— PROBLEM SET —
[a] In the comment on county parking codes, what event makes an owner lose "grandfather" protection even with an identically sized building?
[b] Extend the comment on county parking codes with a few more sentences that follow on from its final line.

I do think that parking is an issue - nobody in their right mind would disagree. But the county should not make a bad situation worse.
I would hope everyone would stay focused on the real problem at hand. And that is the county can force businesses AND homeowners to adhere to the new codes (if adopted) if the property is forced to rebuild. I can certainly understand preventing a business with marginal parking the ability to expand as the expansion would only worsen the situation.
But let's say a fire or hurricane forces the rebuilding of a structure. Then one loses the "grandfather" protection even if you build an identically sized building. In my opinion, the grandfather protection should permanently remain in place in a rebuild situation as well as in the sale of the property.
Actually it must remain in effect.
If a condo association has X existing parking spaces and the building is damaged during a hurricane which requires a rebuild, the new codes could easily require an additional Y parking spaces. That may or may not be possible depending on available land.

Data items
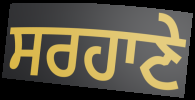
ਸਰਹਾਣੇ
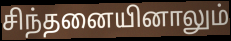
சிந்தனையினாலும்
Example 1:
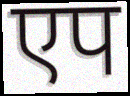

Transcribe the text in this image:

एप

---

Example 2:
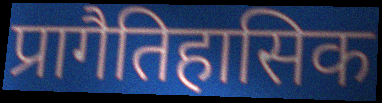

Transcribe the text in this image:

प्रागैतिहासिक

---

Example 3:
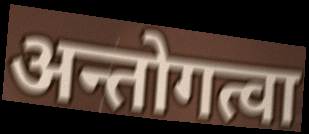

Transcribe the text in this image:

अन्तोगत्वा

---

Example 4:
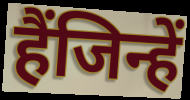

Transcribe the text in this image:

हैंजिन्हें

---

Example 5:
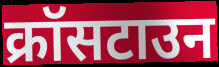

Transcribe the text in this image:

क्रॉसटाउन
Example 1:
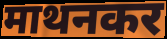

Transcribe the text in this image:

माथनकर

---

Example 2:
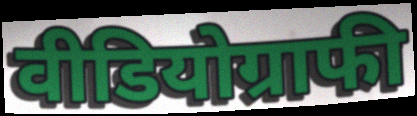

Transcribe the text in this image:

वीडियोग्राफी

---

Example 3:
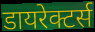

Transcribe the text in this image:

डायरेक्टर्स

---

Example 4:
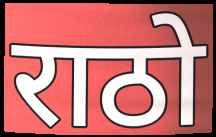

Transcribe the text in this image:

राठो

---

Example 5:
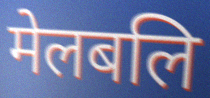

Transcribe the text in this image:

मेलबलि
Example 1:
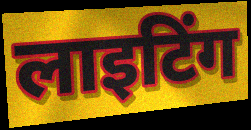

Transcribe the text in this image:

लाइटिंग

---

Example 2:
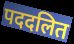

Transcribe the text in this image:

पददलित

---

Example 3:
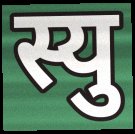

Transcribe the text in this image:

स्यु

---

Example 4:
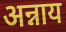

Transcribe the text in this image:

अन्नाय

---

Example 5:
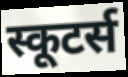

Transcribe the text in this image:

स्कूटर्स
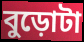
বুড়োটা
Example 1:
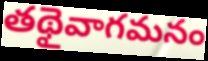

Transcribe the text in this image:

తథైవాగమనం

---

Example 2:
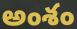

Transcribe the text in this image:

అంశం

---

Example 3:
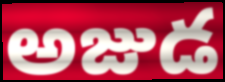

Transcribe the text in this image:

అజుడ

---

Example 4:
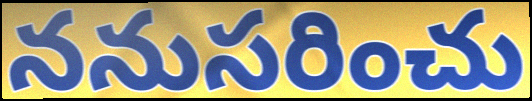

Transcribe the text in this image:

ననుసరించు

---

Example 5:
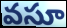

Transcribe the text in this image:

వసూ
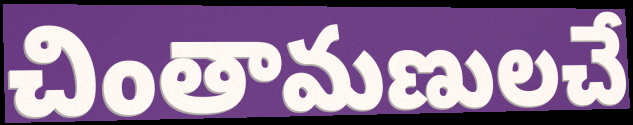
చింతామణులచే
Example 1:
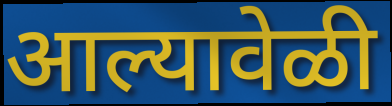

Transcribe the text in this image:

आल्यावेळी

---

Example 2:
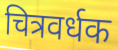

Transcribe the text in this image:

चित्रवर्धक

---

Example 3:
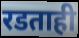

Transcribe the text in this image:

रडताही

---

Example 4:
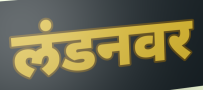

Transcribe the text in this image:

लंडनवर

==

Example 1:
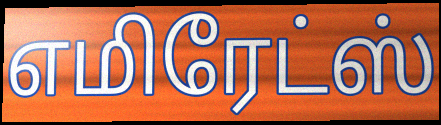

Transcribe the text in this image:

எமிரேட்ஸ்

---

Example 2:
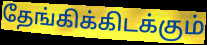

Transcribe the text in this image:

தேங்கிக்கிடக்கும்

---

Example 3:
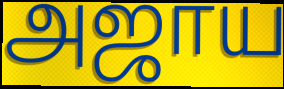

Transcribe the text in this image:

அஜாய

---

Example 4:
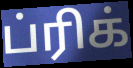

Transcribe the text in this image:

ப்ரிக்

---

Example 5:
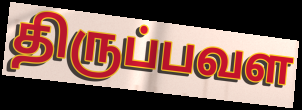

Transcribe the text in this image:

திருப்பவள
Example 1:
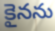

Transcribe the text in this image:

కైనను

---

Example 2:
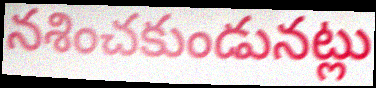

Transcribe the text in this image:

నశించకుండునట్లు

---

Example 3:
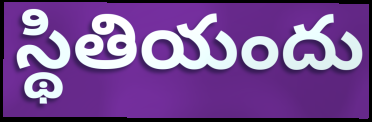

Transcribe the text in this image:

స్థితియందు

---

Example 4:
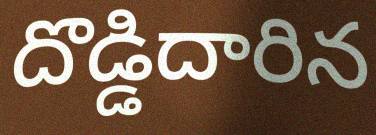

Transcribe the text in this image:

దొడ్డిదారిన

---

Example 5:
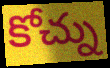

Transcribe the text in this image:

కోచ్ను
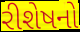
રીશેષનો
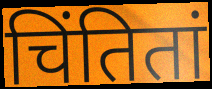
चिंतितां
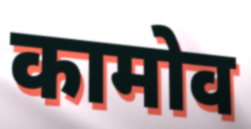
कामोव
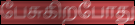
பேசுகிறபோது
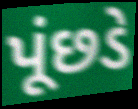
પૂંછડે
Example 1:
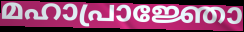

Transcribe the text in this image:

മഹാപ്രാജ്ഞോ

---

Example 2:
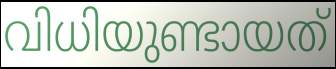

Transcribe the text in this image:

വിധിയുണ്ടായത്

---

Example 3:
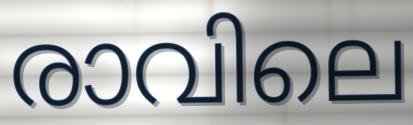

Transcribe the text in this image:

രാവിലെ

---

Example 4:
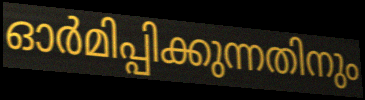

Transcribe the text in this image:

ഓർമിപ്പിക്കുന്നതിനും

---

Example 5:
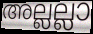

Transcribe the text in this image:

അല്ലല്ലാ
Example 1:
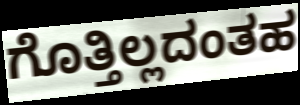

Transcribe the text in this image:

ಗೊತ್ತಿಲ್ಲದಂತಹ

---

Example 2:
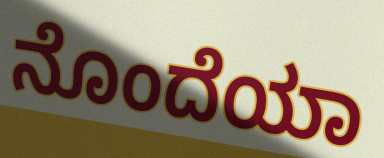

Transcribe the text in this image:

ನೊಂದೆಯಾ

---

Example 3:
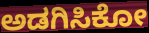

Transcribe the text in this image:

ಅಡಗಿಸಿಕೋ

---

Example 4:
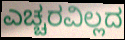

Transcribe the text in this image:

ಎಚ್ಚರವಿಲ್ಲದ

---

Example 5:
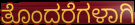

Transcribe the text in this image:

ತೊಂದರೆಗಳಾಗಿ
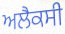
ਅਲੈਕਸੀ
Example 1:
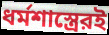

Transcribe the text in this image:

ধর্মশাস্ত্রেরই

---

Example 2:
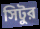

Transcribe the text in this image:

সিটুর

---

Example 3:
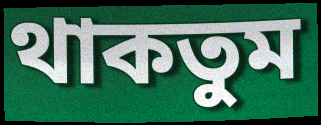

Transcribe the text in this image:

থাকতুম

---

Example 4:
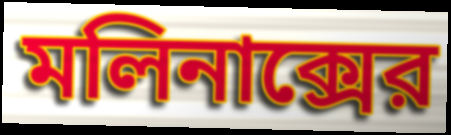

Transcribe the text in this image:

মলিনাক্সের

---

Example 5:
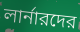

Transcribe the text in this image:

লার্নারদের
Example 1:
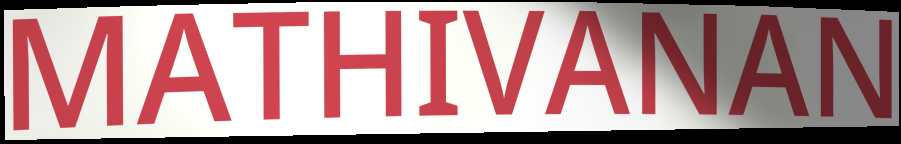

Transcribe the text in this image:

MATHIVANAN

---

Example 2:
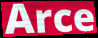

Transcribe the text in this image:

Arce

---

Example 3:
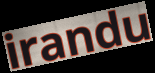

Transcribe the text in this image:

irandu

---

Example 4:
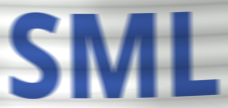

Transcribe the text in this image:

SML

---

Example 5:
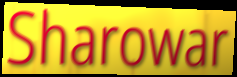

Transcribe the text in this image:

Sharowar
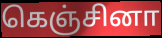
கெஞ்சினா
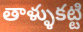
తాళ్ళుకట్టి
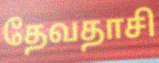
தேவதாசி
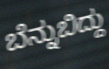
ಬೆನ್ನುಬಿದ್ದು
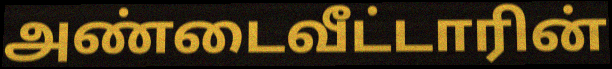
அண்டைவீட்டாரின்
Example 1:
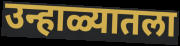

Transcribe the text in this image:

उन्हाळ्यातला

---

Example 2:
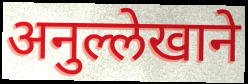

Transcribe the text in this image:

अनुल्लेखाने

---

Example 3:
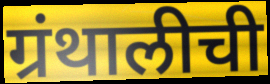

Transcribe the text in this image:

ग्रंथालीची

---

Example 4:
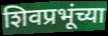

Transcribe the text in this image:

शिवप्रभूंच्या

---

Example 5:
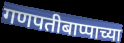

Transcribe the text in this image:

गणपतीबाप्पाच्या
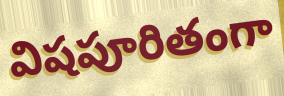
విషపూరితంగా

— ANSWERS GIVEN —
[a] A fire or hurricane that forces the structure to be rebuilt.

[b]
It would be difficult for the county to tell the condo owners that they cannot rebuild because they are short 4 spaces. Try explaining that to a mortgage company. And if the county grants an exception in one situation then they would be expected to grant exceptions to others.
Multiply this by many after a financially and emotionally stressful event such as a hurricane, and WE (property owners, mortgage companies, business owners and the county) have a real problem.
Hopefully, the county will realize this, avoid future unnecessary lawsuits and incorporate verbiage to address this very real situation.